Coaches and Staff

Meet the Huskies’ newest head coaches

Thanks to your support, Washington continues to recruit and retain some of the nation’s best coaches. These winning women are poised to take Gymnastics and Women’s Basketball to great heights.

Jen Llewellyn
Photo: Lindenwood University

Jen Llewellyn

Gymnastics Head Coach
King County native Jen Llewellyn rolled her first somersault as a 2-year-old in a Bothell day care center. A few decades and countless accolades later, she returns home as Head Coach of Washington Gymnastics.

Her talents recognized even as a preschooler, Jen grew up in local club gyms.

“I was the only child of a single mother, just mom and me. That community of gymnastics became our family,” recalls Jen, a Pac-12 champion, NCAA silver-medalist in bars, and first-team All American at Oregon State. “I thought I wanted to go into business, but after taking a fifth year to help with the team, I knew I loved coaching.”

Jen joined the Huskies after nine years leading Lindenwood University in Missouri to six conference and three Division II national championships. She earned three conference and two national titles as Head Coach of the Year.

The opportunity to compete in Division I gymnastics, coupled with the “people-first mindset” of UW Athletics, drew Jen to Washington.

“A lot of schools emphasize winning at all costs,” she states. “What the UW believes in is what I believe in: person first, student second, athlete third. We still want to win — and we will win — by empowering our student-athletes to be their best in all aspects of their lives. When you fall in love with the process and work hard on getting better every day, the results take care of themselves.”

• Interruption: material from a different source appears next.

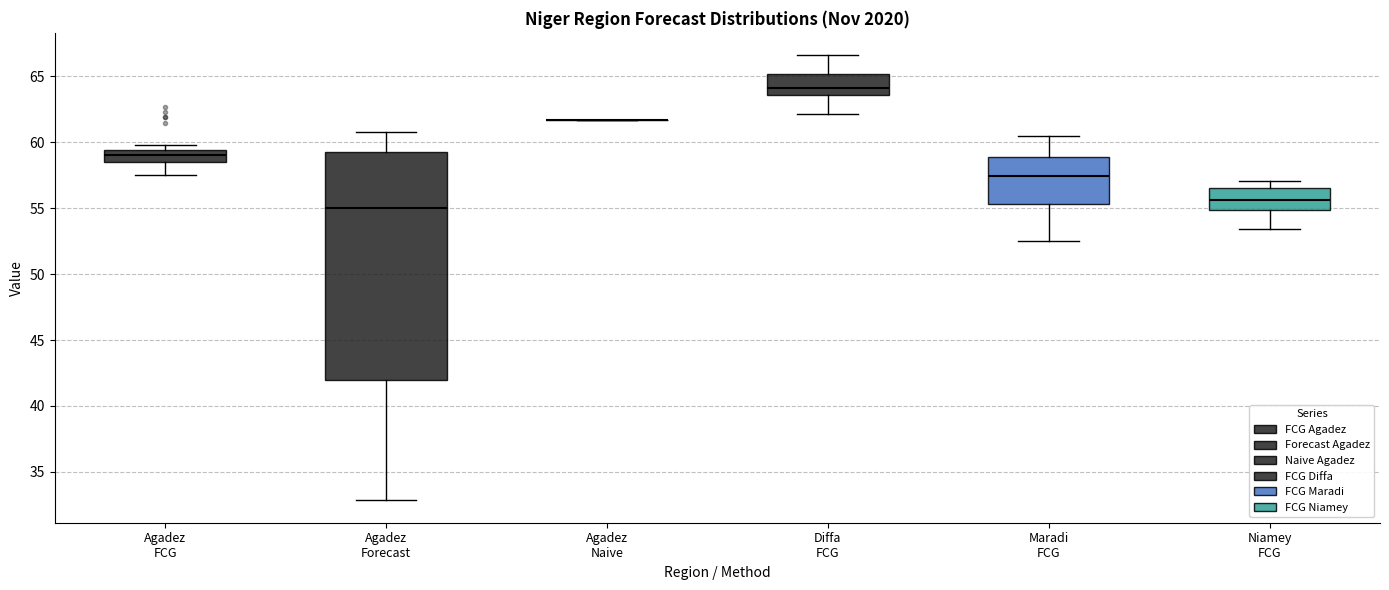

Which box is the tallest, from its lower edge to its upper edge?

Agadez Forecast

“When our women finish college, they can’t become professional gymnasts,” says Jen, whose husband Cody serves as an assistant coach. The couple has a 21-month-old son, Grayson. “We support them in discovering their interests, strengths and passions outside the gym.”

Following the high-profile Olympic Games, the sport continues to grow in popularity.

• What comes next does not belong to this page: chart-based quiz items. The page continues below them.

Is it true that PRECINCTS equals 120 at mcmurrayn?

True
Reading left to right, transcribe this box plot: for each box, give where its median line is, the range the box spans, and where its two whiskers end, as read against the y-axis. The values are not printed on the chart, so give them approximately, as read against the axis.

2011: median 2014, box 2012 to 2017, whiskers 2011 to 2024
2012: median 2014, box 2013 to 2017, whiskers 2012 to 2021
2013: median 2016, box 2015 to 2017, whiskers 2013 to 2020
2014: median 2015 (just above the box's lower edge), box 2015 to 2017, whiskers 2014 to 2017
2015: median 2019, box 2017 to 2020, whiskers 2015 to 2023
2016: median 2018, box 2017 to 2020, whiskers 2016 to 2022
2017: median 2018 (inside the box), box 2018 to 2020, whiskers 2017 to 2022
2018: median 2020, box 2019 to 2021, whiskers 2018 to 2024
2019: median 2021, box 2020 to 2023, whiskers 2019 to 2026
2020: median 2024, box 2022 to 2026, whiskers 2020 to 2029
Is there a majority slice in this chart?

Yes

“College gymnastics is an incredibly fun atmosphere and we want everyone in Husky Nation to be excited about it,” Jen concludes. “We look forward to welcoming fans and donors to the gym to meet and watch these talented young women who will go on to do amazing things in their lives.”

Tina Langley

Tina Langley

Women’s Basketball Head Coach
Fresh off her third championship in a row in the 14-school USA Conference, Alabama native Tina Langley followed her values to Washington.

“My mother and grandmother were great influences on me,” says Tina, who lettered in basketball at West Alabama and earned a place in the school’s Hall of Fame. “My grandmother was a big sports fan and she encouraged me to get into basketball in high school. My mother was an incredible servant-leader who helped me develop as a values-based coach.”

Initially, Tina never intended to coach. Shortly after she started her first post-college job as a special education teacher in her hometown, her former high school coach asked her to help out with the basketball team.

“As a new teacher, I didn’t really have a choice!” she laughs.

It didn’t take long for that forced choice to become a real passion. Tina doggedly pursued a graduate assistantship as the first step in coaching college students.

In her first head coaching position, Tina led an extraordinary revitalization of the Women’s Basketball program at Rice University in Houston. The 2018-19 Conference USA Coach of the Year took her teams to a 126-61 record over six seasons and an astonishing 44-4 in conference play the last three years.

Her beloved mother’s passing in January 2021 opened a bittersweet door for Tina to finally leave the South for Seattle, where a confluence of values drew her and much of her Rice coaching staff to the UW — “a wonderful community has embraced me and made me feel at home.”

“Washington is the perfect place to bring young women to help them prepare for life after college,” she states. “We are teachers. We want to help young women develop academically, athletically and personally. On the court, we want to teach the game well and help them become efficient basketball players. Off the court, every young person we bring to the UW should have a passion for academic excellence and be thinking about how they will make a difference in this world.”